Data shown:
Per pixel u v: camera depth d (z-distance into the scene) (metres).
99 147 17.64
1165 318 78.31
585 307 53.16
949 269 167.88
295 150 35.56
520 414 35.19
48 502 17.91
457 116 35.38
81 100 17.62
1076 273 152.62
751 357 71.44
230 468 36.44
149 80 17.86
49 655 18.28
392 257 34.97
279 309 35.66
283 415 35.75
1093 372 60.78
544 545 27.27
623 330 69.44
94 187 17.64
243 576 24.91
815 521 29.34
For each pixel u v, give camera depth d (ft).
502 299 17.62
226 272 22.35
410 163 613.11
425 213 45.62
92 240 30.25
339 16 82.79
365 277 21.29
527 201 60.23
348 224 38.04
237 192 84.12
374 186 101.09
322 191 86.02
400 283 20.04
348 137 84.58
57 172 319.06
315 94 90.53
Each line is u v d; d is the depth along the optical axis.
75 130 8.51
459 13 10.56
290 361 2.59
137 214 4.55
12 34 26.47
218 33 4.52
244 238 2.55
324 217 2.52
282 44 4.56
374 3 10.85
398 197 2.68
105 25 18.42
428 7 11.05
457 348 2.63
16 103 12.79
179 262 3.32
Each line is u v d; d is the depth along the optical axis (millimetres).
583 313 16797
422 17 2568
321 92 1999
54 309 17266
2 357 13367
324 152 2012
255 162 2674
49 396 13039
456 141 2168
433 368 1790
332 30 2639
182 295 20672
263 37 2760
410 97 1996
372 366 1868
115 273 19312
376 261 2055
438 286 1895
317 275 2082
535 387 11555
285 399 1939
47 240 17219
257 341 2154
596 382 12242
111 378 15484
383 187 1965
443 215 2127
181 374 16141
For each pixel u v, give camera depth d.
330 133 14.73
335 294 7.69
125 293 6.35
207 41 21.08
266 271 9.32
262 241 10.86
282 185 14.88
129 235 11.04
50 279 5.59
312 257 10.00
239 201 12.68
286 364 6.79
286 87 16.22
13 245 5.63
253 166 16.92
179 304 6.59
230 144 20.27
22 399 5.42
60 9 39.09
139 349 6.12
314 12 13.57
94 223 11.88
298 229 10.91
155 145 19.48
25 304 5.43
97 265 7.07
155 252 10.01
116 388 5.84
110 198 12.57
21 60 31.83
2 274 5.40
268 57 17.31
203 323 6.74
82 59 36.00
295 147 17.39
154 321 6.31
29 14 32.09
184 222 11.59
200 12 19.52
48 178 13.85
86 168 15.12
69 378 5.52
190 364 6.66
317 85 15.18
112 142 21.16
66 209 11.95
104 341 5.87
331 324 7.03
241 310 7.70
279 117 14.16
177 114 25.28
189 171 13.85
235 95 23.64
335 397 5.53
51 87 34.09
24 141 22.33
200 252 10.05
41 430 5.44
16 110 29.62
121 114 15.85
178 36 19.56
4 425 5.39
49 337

Requirement: Out of the listing above, reproduce exactly the lines from the one with "94 187 17.64" up to and including the one with "374 186 101.09".

Answer space:
94 187 17.64
243 576 24.91
815 521 29.34
For each pixel u v, give camera depth d (ft).
502 299 17.62
226 272 22.35
410 163 613.11
425 213 45.62
92 240 30.25
339 16 82.79
365 277 21.29
527 201 60.23
348 224 38.04
237 192 84.12
374 186 101.09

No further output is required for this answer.